Letters written to the various news portals indicate that the Rohingya who are viewed in Myanmar as illegal immigrants, have been a source of violent crime and cross border insurgency for decades. While this does not validate any form of violence against an entire community, it indicates that conflicts that have been left to simmer for generations cannot simply be reduced to a short article and blame summarily dispensed.

Human rights law requires that stateless persons should be treated with compassion and efforts should be made to resolve the problem of statelessness. The Myanmar government, for decades dealing with various problems and insurgencies, has apparently not succeeded in doing this. However, no country has a right to tell another who should and who should not be a citizen. The "right to a nationality" is poorly established in international law and there is no global practice that is binding on governments. It is up to the various governments to exercise their discretion in accepting refugees. Muslim countries, including neighbouring Bangladesh, although soundly criticising Myanmar's actions have also not been forthcoming in accepting these refugees. Bangladesh is embarassingly, in a similar position, as it is accused of tacitly supporting the oppression of the Buddhist tribes in the Chittagong Hill Tracts who are being pushed into exile into India. A political solution is needed, not calls for jihad which are just plain idiotic.

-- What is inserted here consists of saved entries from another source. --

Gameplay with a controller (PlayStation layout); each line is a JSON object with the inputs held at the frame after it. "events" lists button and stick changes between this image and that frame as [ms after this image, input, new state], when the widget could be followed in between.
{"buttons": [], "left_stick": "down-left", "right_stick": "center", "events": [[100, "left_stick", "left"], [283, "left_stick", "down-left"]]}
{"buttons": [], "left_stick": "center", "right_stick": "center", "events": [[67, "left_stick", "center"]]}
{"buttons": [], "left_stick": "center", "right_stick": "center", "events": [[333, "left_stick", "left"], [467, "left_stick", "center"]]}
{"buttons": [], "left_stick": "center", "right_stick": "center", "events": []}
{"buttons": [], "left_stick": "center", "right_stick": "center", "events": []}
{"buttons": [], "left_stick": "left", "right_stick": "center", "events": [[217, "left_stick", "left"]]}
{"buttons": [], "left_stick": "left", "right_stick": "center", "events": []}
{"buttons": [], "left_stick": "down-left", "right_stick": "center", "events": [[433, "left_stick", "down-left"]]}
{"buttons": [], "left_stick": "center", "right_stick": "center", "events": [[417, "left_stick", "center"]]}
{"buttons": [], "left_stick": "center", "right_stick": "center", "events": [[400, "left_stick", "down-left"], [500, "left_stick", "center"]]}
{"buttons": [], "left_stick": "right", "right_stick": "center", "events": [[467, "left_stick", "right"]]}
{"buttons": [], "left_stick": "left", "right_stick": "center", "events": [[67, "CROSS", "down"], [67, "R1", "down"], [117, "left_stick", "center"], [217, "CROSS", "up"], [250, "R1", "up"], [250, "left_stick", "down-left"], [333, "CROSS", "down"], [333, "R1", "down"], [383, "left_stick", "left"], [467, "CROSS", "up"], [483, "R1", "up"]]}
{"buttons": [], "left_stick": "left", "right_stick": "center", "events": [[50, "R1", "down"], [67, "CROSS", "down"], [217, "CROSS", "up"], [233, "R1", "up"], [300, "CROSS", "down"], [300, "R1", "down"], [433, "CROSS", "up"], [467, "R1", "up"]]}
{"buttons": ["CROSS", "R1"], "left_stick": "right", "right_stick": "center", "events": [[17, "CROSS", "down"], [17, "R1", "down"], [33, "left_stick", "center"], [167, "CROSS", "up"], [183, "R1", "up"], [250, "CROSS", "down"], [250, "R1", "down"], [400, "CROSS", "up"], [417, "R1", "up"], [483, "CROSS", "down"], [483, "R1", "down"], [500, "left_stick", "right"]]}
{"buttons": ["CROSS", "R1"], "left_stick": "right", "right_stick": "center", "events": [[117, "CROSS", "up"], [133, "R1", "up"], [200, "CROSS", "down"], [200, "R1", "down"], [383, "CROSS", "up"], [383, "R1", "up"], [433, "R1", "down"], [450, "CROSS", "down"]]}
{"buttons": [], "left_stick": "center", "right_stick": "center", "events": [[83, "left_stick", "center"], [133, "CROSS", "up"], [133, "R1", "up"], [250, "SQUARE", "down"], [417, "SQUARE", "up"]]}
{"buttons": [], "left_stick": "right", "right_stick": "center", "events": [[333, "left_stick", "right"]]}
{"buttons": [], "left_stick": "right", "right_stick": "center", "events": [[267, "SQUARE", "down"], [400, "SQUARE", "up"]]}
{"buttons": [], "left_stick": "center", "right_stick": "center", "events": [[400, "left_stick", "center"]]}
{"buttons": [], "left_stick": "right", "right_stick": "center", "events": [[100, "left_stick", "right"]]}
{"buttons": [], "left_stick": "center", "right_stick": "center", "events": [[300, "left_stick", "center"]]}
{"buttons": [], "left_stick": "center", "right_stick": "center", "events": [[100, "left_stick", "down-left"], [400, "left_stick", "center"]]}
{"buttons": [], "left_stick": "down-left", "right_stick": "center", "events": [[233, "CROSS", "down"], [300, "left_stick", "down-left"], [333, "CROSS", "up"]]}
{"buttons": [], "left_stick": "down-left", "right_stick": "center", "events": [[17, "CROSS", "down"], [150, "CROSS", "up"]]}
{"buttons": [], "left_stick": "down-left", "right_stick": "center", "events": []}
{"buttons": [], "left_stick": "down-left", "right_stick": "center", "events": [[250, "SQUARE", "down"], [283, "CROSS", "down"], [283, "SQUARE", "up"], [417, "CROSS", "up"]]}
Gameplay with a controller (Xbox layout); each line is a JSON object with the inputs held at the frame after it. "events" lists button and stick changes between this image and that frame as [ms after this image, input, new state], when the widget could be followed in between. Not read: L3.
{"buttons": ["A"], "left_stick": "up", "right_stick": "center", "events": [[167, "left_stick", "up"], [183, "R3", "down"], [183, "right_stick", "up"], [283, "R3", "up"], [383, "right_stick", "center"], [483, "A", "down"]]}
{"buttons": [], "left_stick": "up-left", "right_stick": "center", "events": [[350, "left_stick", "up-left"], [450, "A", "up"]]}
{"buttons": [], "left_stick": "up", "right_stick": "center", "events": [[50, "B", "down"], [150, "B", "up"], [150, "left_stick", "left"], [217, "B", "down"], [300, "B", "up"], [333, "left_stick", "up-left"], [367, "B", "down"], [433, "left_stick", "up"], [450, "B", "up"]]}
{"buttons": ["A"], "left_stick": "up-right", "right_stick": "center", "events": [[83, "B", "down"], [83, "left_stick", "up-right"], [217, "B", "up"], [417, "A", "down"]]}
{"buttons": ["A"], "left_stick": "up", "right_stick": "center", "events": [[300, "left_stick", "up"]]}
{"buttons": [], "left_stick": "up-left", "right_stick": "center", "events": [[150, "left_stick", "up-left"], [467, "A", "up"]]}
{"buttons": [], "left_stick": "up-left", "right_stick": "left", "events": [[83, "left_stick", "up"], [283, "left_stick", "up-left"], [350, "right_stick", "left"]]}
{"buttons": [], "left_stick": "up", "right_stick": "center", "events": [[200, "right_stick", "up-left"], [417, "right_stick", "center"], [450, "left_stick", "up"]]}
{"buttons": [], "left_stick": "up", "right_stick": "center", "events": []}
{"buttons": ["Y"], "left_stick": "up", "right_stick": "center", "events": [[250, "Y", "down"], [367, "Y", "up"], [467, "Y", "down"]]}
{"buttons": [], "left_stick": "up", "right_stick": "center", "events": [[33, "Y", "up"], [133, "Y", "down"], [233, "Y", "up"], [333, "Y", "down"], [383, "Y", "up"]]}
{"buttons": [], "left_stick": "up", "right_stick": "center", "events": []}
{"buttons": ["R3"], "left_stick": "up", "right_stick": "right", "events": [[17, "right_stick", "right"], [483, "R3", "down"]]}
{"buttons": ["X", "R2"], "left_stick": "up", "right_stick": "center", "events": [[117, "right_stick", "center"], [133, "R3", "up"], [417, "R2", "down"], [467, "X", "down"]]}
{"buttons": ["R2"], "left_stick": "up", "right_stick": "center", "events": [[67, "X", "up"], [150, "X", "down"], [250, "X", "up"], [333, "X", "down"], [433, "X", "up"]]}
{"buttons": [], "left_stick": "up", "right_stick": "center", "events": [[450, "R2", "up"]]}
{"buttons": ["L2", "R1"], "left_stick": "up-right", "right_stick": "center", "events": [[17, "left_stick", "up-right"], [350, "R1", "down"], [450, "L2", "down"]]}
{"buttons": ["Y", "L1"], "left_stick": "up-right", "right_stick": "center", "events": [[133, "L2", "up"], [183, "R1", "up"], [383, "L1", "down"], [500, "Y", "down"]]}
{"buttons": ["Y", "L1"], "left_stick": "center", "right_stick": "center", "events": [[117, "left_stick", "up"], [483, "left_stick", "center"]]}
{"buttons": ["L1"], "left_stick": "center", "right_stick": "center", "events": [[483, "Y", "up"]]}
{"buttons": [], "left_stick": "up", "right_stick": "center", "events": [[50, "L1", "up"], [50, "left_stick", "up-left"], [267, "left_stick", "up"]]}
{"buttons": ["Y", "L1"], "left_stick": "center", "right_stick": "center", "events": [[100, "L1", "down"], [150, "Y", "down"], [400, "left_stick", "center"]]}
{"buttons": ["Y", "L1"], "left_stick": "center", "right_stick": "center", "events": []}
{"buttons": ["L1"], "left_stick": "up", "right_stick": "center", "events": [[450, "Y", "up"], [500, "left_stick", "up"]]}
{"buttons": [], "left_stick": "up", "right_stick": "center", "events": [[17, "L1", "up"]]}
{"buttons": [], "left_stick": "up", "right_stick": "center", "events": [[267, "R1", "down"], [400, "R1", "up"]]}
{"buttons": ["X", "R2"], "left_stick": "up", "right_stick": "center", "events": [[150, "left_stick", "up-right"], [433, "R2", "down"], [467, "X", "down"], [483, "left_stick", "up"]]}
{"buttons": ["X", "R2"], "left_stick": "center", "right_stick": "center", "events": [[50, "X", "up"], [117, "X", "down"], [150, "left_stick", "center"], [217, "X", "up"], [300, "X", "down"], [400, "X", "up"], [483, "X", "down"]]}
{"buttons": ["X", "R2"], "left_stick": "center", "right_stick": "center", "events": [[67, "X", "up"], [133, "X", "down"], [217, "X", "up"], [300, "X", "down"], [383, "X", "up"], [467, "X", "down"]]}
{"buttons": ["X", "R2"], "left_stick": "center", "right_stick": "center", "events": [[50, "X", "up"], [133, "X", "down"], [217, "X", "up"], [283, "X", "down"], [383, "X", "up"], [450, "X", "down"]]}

This is the job for the reformist Myanmar government which now includes the highly respected Aung San Suu Kyi in its ranks.

Many expressed dissapointment that the monks who led the Saffron Revolution are also involved in the oppression. The Young Monks’ Association of Sittwe and Mrauk Oo Monks’ Association have been reported to be two orgamisations which called for the shunning of the Rohingya and are obstructig the distribution of humanitarian aid. There has been no reports of the size nor influence of these organisations, but all the same, such actions appear extreme, at least by Buddhist standards.

However, it is a mistake to view a religious group as a uniform block and it is unfair to paint the entire monastic sangha with the broad brush of blame. It should be borne in mind that Myanmar has almost half a million monks. A significant fraction of this number, most likely the politically aware, marched in the streets of Yangon during the Saffron Revolution. But the majority stayed in the monasteries, aloof from these political spasms. A small number of monks also sided with the government. But just as we applauded those who marched in the Saffron Revlolution, then blame should be directed only at these organisations which support the poor treatment of a minority.